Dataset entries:
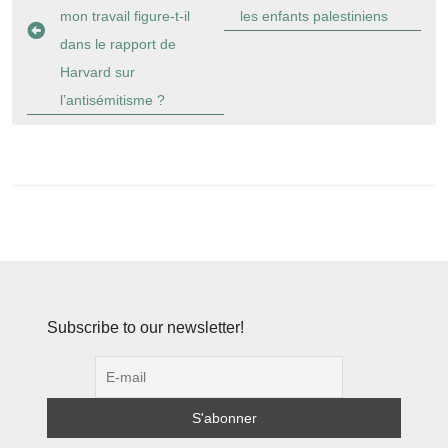
l’article
mon travail figure-t-il
les enfants palestiniens
dans le rapport de
Harvard sur
l’antisémitisme ?
Subscribe to our newsletter!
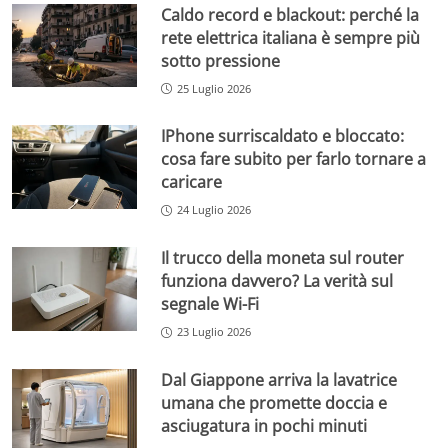
Caldo record e blackout: perché la
rete elettrica italiana è sempre più
sotto pressione
25 Luglio 2026
IPhone surriscaldato e bloccato:
cosa fare subito per farlo tornare a
caricare
24 Luglio 2026
Il trucco della moneta sul router
funziona davvero? La verità sul
segnale Wi-Fi
23 Luglio 2026
Dal Giappone arriva la lavatrice
umana che promette doccia e
asciugatura in pochi minuti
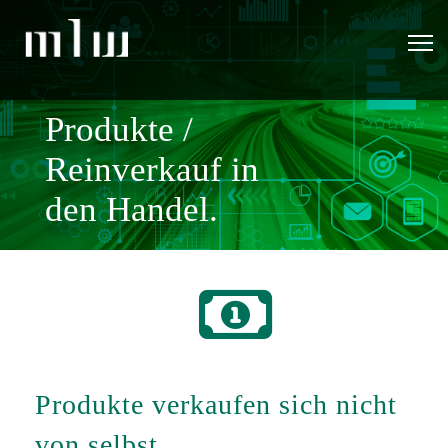
Produkte /
Reinverkauf in
den Handel.
fa
fa-
Produkte verkaufen sich nicht
money
von selbst.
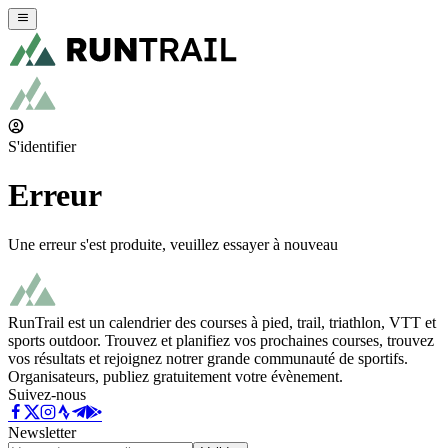
S'identifier
Erreur
Une erreur s'est produite, veuillez essayer à nouveau
RunTrail est un calendrier des courses à pied, trail, triathlon, VTT et
sports outdoor. Trouvez et planifiez vos prochaines courses, trouvez
vos résultats et rejoignez notrer grande communauté de sportifs.
Organisateurs, publiez gratuitement votre évènement.
Suivez-nous
Newsletter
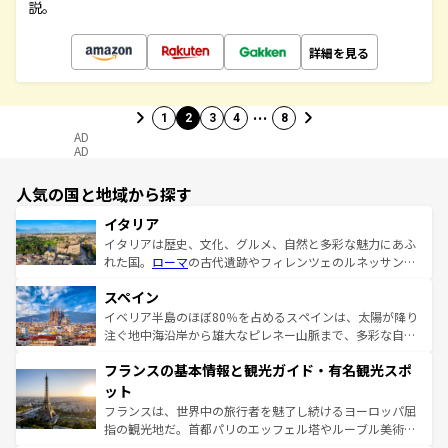
説。
詳細を見る
…
1
2
3
4
8
AD
AD
人気の国と地域から探す
イタリア
イタリアは歴史、文化、グルメ、自然と多彩な魅力にあふ
れた国。
ローマ
の古代遺跡やフィレンツェのルネッサンス
美術、ヴェネツィアの運河など、歴史あるスポットはもち
スペイン
ろん、トスカーナの美しい田園風景やアマルフィ海岸の絶
景など、自然景観も見逃せない。観光の合間には、本場の
イベリア半島のほぼ80％を占めるスペインは、太陽が降り
ピザやパスタなど、絶品のイタリア料理を堪能することも
注ぐ地中海沿岸から雄大なピレネー山脈まで、多彩な自然
できる。朝目覚めてから夜眠るまで、すべての瞬間を楽し
と文化が詰まったヨーロッパ屈指の旅行先だ。多様な地域
フランスの基本情報と観光ガイド・有名観光スポ
ませてくれるイタリアで、忘れられない旅をしてみよう！
文化が根付くこの国では、情熱的なフラメンコ、熱気あふ
なお、新着のイタリア情報は
コンテンツ一覧
を参照してほ
れる闘牛、そして美味しいタパスが生活の一部となってい
ット
しい。
る。首都マドリードの洗練された雰囲気や、バルセロナの
フランスは、世界中の旅行者を魅了し続けるヨーロッパ屈
アートに溢れた街角から、地方では古代ローマ遺跡や中世
指の観光地だ。首都パリのエッフェル塔やルーブル美術館
の城塞都市、穏やかなビーチリゾートまで多彩な表情を見
といった象徴的なスポットから、田舎町の古風な美しさま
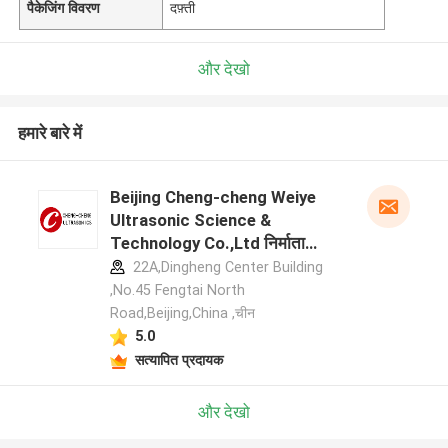
पैकेजिंग विवरण
दफ़्ती
और देखो
हमारे बारे में
Beijing Cheng-cheng Weiye
Ultrasonic Science &
Technology Co.,Ltd निर्माता
प्रोफ़ाइल
22A,Dingheng Center Building
,No.45 Fengtai North
Road,Beijing,China ,चीन
5.0
सत्यापित प्रदायक
और देखो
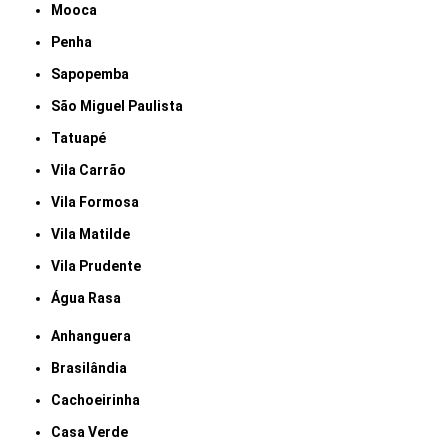
Mooca
Penha
Sapopemba
São Miguel Paulista
Tatuapé
Vila Carrão
Vila Formosa
Vila Matilde
Vila Prudente
Água Rasa
Anhanguera
Brasilândia
Cachoeirinha
Casa Verde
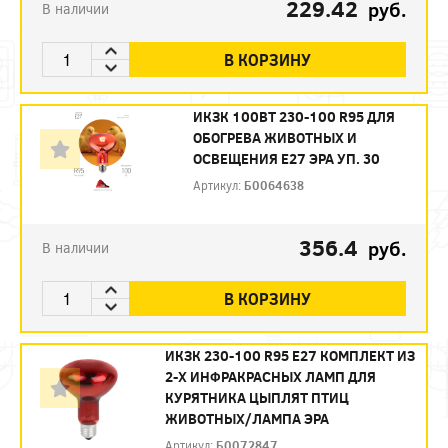
229.42
руб.
В наличии
В КОРЗИНУ
ИКЗК 100ВТ 230-100 R95 ДЛЯ
ОБОГРЕВА ЖИВОТНЫХ И
ОСВЕЩЕНИЯ Е27 ЭРА УП. 30
Артикул:
Б0064638
356.4
руб.
В наличии
В КОРЗИНУ
ИКЗК 230-100 R95 E27 КОМПЛЕКТ ИЗ
2-Х ИНФРАКРАСНЫХ ЛАМП ДЛЯ
КУРЯТНИКА ЦЫПЛЯТ ПТИЦ
ЖИВОТНЫХ/ЛАМПА ЭРА
Артикул:
Б0072847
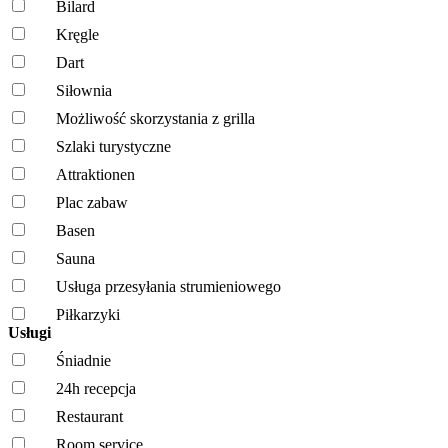
Bilard
Kręgle
Dart
Siłownia
Możliwość skorzystania z grilla
Szlaki turystyczne
Attraktionen
Plac zabaw
Basen
Sauna
Usługa przesyłania strumieniowego
Piłkarzyki
Usługi
Śniadnie
24h recepcja
Restaurant
Room service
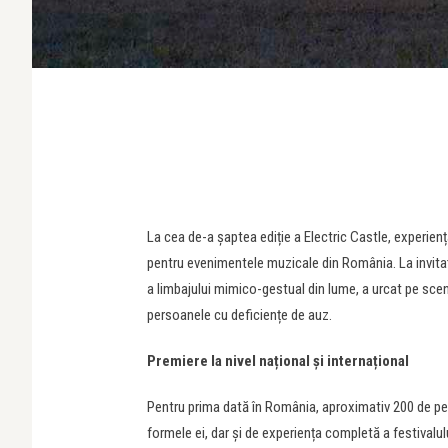
La cea de-a șaptea ediție a Electric Castle, experiența
pentru evenimentele muzicale din România. La invit
a limbajului mimico-gestual din lume, a urcat pe scena
persoanele cu deficiențe de auz.
Premiere la nivel național și internațional
Pentru prima dată în România, aproximativ 200 de pe
formele ei, dar și de experiența completă a festivalulu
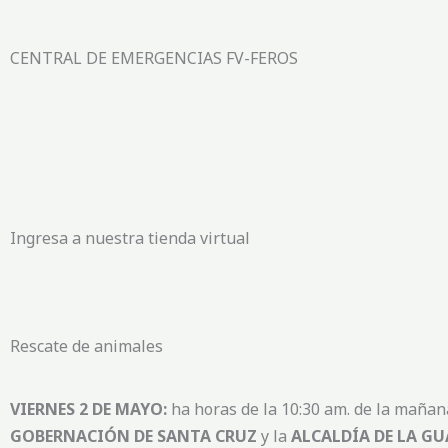
CENTRAL DE EMERGENCIAS FV-FEROS
Ingresa a nuestra tienda virtual
Rescate de animales
VIERNES 2 DE MAYO:
ha horas de la 10:30 am. de la mañan
GOBERNACIÓN DE SANTA CRUZ
y la
ALCALDÍA DE LA G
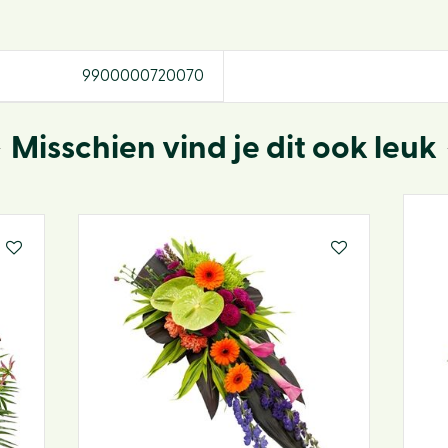
9900000720070
Misschien vind je dit ook leuk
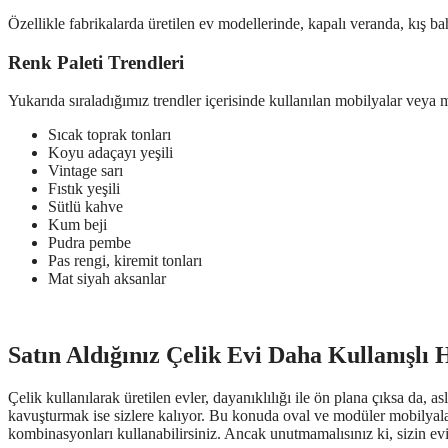
Özellikle fabrikalarda üretilen ev modellerinde, kapalı veranda, kış ba
Renk Paleti Trendleri
Yukarıda sıraladığımız trendler içerisinde kullanılan mobilyalar veya mim
Sıcak toprak tonları
Koyu adaçayı yeşili
Vintage sarı
Fıstık yeşili
Sütlü kahve
Kum beji
Pudra pembe
Pas rengi, kiremit tonları
Mat siyah aksanlar
Satın Aldığınız Çelik Evi Daha Kullanışlı 
Çelik kullanılarak üretilen evler, dayanıklılığı ile ön plana çıksa da, a
kavuşturmak ise sizlere kalıyor. Bu konuda oval ve modüler mobilyalar, s
kombinasyonları kullanabilirsiniz. Ancak unutmamalısınız ki, sizin evin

# [PROBLEM STATEMENT]
Among the records, find all lines that include the string "Produkte" and return them.

# [RESULT FOR THIS TASK]
Produkte /
Produkte verkaufen sich nicht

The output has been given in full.